[[ Selected text open ]]
Not building a  wall but making a brick
Lost in useless territory
What wouldn't you do?
Look closely at the most embarrassing details and amplify them
Repetition is a form of change


A MAXIM

        Eno said something, once, in an interview I read.  I can't remember it word-for-word, but here is a paraphrase:
        Go out to extremes and then retreat to a useful position.
        When I first encountered this little philosophy McNugget, it seemed kind of wimpy.  (It still does, sort of.)  Kind of an anti-art, anti-advancement attitude.  This is because you have to go out to the extreme and then retreat.  And nothing really progresses through retreat.  And I like to live at extremes.  Think in extremes, anyway.  I like my physical existence to be extremely comfortable.
        However, on retrospect, it actually turns out to be pretty good advice.  It's good advice because it contains one saving grace.
        The saving grace is that the "useful position" is subjective, as is the extreme.  They both depend upon you.
        Go out as far as you can go, and then come back with something you can use.
        If you can stay there out in the extreme, that's your useful position.  If you don't like it there, retreat, find a nice little perch somewhere where you can be comfortable, and use what you learned out there in the extreme.
        But make sure before you set up camp at your useful position you go out as far into the extreme as you can go.
        At least once.

MISTAKEN MEMORIES OF THURSDAY AFTERNOON

        Eventually, my friend Alex tracked down copies of the Thursday Afternoon and Mistaken Memories Of Mediaeval Manhattan videos.  Both videos are more like paintings than what we normally associate with videos.  There is no narrative, so to speak, and little action.
        In the (if I remember correctly) seven segments of Thursday Afternoon a nude woman realaxes, brushes her hair, and does a few other banal things.  Each segment is filmed in a different way, filtering the image using computers or special lenses.  The "action" is very slow.  You are not meant to watch it, as much as let it play in the background like a moving painting.
[[ Selected text closed ]]
Required action 1 — Echo the rows from the line containing "2020-04, 2020-07, 2020-10" through the line containing "What is the sum of all CAF", both included.
[[ Data shown open ]]
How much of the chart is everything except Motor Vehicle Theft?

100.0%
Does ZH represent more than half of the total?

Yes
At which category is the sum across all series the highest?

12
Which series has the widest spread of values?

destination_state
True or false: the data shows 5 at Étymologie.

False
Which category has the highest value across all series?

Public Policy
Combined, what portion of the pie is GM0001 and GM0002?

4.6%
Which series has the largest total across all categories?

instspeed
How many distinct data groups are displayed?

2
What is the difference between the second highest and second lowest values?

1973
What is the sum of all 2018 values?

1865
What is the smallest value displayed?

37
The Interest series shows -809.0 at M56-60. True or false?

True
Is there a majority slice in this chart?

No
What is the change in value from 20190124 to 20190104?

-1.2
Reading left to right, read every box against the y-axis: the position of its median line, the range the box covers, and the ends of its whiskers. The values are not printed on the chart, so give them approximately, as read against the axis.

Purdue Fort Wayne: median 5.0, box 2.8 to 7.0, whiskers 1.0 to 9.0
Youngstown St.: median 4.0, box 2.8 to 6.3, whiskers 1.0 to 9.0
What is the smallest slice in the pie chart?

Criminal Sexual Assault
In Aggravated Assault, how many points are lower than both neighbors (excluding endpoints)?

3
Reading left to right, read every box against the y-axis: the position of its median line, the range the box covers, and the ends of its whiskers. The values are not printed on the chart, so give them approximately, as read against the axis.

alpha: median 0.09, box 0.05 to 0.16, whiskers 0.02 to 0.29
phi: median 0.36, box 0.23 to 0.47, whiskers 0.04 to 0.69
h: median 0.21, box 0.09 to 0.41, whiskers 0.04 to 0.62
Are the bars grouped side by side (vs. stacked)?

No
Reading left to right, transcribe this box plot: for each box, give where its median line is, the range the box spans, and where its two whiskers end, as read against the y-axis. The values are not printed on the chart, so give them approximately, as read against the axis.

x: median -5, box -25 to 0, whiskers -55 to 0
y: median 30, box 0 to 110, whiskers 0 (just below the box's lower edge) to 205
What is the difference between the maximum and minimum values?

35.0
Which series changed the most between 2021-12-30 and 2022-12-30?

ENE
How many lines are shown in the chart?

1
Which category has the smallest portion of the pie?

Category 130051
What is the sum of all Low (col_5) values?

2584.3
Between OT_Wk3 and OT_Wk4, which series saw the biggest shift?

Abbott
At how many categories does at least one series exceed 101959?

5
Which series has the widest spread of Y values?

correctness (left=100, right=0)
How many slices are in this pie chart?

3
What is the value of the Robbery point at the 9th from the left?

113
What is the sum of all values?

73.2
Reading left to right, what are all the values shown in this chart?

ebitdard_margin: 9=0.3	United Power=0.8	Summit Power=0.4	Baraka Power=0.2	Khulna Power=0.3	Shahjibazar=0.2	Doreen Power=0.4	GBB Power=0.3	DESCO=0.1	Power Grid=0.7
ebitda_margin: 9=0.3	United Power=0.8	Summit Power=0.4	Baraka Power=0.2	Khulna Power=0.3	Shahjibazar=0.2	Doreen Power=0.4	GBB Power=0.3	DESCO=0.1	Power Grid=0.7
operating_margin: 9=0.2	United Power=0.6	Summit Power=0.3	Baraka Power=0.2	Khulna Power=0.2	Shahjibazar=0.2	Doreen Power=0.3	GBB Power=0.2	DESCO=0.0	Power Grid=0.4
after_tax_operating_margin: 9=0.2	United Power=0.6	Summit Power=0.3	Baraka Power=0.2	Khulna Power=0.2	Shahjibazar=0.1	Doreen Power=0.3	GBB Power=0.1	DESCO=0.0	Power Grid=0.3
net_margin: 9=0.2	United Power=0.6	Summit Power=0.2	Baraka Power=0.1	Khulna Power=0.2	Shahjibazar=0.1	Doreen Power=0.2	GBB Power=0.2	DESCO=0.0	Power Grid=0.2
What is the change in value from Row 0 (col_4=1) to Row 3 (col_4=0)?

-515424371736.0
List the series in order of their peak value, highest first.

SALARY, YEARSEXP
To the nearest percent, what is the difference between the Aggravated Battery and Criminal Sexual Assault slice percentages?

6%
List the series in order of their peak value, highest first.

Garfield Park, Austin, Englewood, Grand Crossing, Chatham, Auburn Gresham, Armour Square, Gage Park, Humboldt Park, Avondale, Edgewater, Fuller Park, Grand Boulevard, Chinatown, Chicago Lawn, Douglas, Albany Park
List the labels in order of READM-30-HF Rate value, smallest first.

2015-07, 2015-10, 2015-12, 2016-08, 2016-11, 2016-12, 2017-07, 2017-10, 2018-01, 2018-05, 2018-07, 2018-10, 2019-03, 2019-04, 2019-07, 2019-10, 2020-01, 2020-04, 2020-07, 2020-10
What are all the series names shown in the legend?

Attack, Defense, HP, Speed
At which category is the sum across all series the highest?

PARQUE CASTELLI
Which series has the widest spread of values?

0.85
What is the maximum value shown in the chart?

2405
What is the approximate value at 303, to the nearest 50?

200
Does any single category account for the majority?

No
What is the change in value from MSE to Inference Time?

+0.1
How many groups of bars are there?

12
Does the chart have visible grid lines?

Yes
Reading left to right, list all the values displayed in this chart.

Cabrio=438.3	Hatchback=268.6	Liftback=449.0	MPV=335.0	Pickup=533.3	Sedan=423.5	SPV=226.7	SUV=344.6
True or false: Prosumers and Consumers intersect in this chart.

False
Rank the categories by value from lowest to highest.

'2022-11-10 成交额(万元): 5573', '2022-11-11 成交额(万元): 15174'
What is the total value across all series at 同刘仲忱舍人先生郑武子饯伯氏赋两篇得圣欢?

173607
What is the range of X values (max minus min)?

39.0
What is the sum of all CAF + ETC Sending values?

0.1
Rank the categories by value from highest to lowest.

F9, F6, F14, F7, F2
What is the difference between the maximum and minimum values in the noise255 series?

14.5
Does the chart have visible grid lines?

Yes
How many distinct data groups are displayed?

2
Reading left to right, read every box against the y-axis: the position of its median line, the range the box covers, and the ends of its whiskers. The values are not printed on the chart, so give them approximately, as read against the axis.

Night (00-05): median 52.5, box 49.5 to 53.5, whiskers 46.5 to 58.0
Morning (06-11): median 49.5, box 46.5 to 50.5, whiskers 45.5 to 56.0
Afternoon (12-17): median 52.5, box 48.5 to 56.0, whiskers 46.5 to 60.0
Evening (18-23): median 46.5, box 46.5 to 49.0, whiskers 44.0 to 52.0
[[ Data shown closed ]]
Required action 2 —
Answer briefly from the essay about Eno:
(a) Who tracked down copies of the two videos?
(b) According to the maxim section, what do the useful position and the extreme both depend upon?
(c) How does the writer say they like their physical existence to be?

Final answer 1 —
2015-07, 2015-10, 2015-12, 2016-08, 2016-11, 2016-12, 2017-07, 2017-10, 2018-01, 2018-05, 2018-07, 2018-10, 2019-03, 2019-04, 2019-07, 2019-10, 2020-01, 2020-04, 2020-07, 2020-10
What are all the series names shown in the legend?

Attack, Defense, HP, Speed
At which category is the sum across all series the highest?

PARQUE CASTELLI
Which series has the widest spread of values?

0.85
What is the maximum value shown in the chart?

2405
What is the approximate value at 303, to the nearest 50?

200
Does any single category account for the majority?

No
What is the change in value from MSE to Inference Time?

+0.1
How many groups of bars are there?

12
Does the chart have visible grid lines?

Yes
Reading left to right, list all the values displayed in this chart.

Cabrio=438.3	Hatchback=268.6	Liftback=449.0	MPV=335.0	Pickup=533.3	Sedan=423.5	SPV=226.7	SUV=344.6
True or false: Prosumers and Consumers intersect in this chart.

False
Rank the categories by value from lowest to highest.

'2022-11-10 成交额(万元): 5573', '2022-11-11 成交额(万元): 15174'
What is the total value across all series at 同刘仲忱舍人先生郑武子饯伯氏赋两篇得圣欢?

173607
What is the range of X values (max minus min)?

39.0
What is the sum of all CAF + ETC Sending values?

Final answer 2 —
(a) The writer's friend Alex.
(b) They both depend upon you.
(c) Extremely comfortable.